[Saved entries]
======
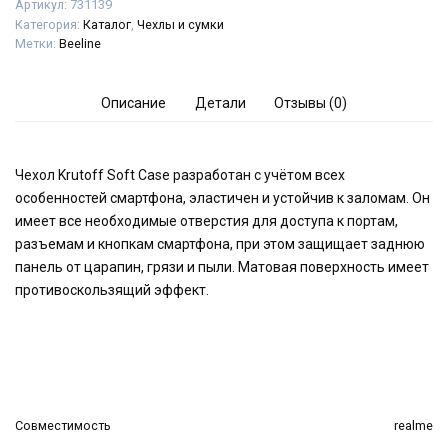
Артикул:
731139
Категория:
Каталог
,
Чехлы и сумки
Метки:
Beeline
Описание
Детали
Отзывы (0)
Чехол Krutoff Soft Case разработан с учётом всех
особенностей смартфона, эластичен и устойчив к заломам. Он
имеет все необходимые отверстия для доступа к портам,
разъемам и кнопкам смартфона, при этом защищает заднюю
панель от царапин, грязи и пыли. Матовая поверхность имеет
противоскользящий эффект.
Совместимость
realme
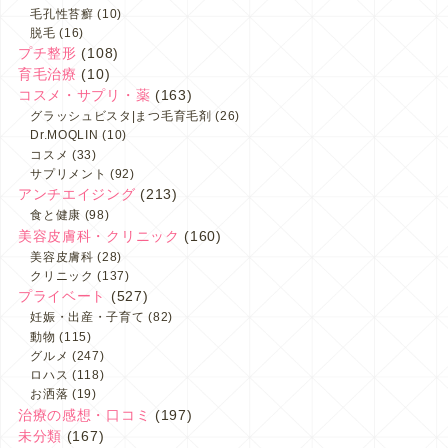
毛孔性苔癬
(10)
脱毛
(16)
プチ整形
(108)
育毛治療
(10)
コスメ・サプリ・薬
(163)
グラッシュビスタ|まつ毛育毛剤
(26)
Dr.MOQLIN
(10)
コスメ
(33)
サプリメント
(92)
アンチエイジング
(213)
食と健康
(98)
美容皮膚科・クリニック
(160)
美容皮膚科
(28)
クリニック
(137)
プライベート
(527)
妊娠・出産・子育て
(82)
動物
(115)
グルメ
(247)
ロハス
(118)
お洒落
(19)
治療の感想・口コミ
(197)
未分類
(167)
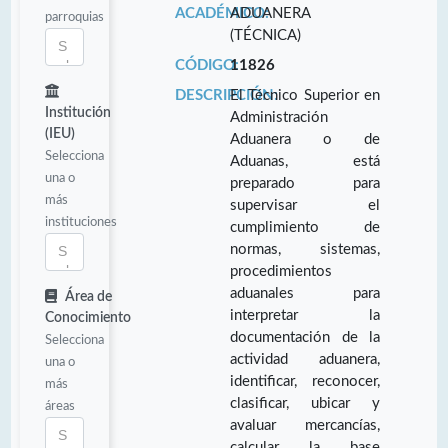
ACADÉMICO:
ADUANERA
parroquias
(TÉCNICA)
CÓDIGO:
11826
DESCRIPCIÓN:
El Técnico Superior en
Institución
Administración
(IEU)
Aduanera o de
Selecciona
Aduanas, está
una o
preparado para
más
supervisar el
instituciones
cumplimiento de
normas, sistemas,
procedimientos
aduanales para
Área de
interpretar la
Conocimiento
documentación de la
Selecciona
actividad aduanera,
una o
identificar, reconocer,
más
clasificar, ubicar y
áreas
avaluar mercancías,
calcular la base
======
◆ **TASK PROMPT**
Wherever the string "смартфона" appears in a line of the records above, copy that line.

◆ **WRITTEN SOLUTION**
особенностей смартфона, эластичен и устойчив к заломам. Он
разъемам и кнопкам смартфона, при этом защищает заднюю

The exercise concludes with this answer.